REPUBLIKA.CO.ID, TEHRAN – Peradilan Iran telah memerintahkan polisi untuk menghukum dengan tegas orang-orang yang melanggar hukum jilbab negara itu.
Perintah ini dikeluarkan setelah hampir empat bulan terjadi protes mematikan terhadap tindakan tersebut.
Demonstrasi telah melanda Iran sejak kematian Mahsa Amini dalam tahanan, pada 16 September 2022.
Wanita ini merupakan seorang etnis Kurdi berusia 22 tahun, yang ditangkap di Teheran karena diduga gagal mematuhi hukum.
Sejak pecahnya aksi protes, unit polisi moralitas yang bertugas menegakkan aturan jilbab kurang terlihat.

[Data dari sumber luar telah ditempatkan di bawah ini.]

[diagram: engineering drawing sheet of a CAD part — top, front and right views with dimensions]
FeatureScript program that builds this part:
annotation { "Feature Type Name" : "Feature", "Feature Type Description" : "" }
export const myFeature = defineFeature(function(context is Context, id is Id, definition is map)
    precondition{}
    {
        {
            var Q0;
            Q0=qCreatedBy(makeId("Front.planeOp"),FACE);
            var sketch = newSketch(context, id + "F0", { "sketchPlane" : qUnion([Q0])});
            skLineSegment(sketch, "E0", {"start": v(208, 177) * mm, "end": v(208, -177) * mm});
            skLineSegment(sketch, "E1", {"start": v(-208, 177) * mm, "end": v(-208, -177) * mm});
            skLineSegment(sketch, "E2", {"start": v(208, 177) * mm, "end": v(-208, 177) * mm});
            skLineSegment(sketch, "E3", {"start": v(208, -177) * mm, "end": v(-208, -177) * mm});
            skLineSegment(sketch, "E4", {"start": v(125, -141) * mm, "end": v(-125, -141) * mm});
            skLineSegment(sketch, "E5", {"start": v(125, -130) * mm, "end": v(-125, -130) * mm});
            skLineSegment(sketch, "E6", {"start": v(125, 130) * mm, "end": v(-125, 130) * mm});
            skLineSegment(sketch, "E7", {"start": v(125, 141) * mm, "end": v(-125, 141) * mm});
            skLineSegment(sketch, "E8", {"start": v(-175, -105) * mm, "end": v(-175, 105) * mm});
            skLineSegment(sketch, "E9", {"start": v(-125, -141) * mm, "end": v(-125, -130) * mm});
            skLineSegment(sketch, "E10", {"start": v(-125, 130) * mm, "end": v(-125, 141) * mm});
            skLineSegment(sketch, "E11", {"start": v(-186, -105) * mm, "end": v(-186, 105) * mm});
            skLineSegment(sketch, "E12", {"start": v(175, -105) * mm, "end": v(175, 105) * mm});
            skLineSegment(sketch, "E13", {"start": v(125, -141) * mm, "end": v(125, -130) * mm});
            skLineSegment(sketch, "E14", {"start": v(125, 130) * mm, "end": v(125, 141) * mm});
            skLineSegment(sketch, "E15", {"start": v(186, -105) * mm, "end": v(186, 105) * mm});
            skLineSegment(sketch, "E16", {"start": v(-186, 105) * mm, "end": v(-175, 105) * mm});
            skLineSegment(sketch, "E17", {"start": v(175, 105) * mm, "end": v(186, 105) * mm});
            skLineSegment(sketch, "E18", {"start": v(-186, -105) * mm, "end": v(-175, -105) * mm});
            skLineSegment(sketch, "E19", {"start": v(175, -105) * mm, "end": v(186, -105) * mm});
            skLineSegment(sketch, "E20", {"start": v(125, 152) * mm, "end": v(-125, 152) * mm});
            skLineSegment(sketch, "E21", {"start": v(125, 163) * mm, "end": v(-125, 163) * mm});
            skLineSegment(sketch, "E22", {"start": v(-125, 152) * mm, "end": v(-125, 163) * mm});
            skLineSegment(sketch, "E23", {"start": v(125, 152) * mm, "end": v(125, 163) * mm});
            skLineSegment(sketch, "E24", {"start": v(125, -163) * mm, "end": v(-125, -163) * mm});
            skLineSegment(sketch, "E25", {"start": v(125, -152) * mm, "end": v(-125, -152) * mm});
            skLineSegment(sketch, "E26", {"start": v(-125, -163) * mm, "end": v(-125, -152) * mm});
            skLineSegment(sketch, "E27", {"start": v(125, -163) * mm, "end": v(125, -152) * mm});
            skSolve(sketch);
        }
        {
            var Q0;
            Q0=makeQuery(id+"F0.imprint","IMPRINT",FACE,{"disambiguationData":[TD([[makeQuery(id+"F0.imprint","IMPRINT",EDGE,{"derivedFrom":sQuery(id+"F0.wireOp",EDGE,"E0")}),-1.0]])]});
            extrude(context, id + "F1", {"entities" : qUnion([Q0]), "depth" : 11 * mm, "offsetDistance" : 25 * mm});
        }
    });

Banyak perempuan turun ke jalan tanpa mematuhi aturan wajib berjilbab.
Dilansir di Arab News, Rabu (11/1/2023), pihak berwenang Iran dilaporkan mengisyaratkan toleransi yang berkurang sejak awal tahun.
Muncul peringatan dari polisi, bahwa wanita harus mengenakan jilbab bahkan di dalam mobil.
Kantor berita Mehr melaporkan jaksa agung telah mengeluarkan arahan, yang mana memerintahkan polisi untuk memberikan hukuman dengan tegas kepada setiap pelanggaran jilbab.
"Pengadilan harus menghukum para pelanggar, serta mendenda mereka, dengan hukuman tambahan seperti pengasingan, larangan mempraktikkan profesi tertentu dan menutup tempat kerja," tulis laporan itu mengutip pernyataan pengadilan.
Baca juga: Islam akan Jadi Agama Mayoritas di 13 Negara Eropa pada 2085, Ini Daftarnya
Iran telah mengeksekusi empat orang atas protes yang dipicu oleh kematian Amini dalam tahanan polisi moralitas. 13 lainnya telah dijatuhi hukuman mati, sementara enam lainnya diberikan persidangan ulang.
Pihak berwenang mengatakan ratusan orang, termasuk personel keamanan, telah tewas. Di sisi lain, ribuan orang ditangkap sehubungan dengan protes, yang umumnya digambarkan sebagai "kerusuhan".
Dalam beberapa pekan terakhir, pengadilan telah menutup beberapa kafe dan restoran yang melayani perempuan Iran tanpa mengenakan pentup kepala atau jilbab.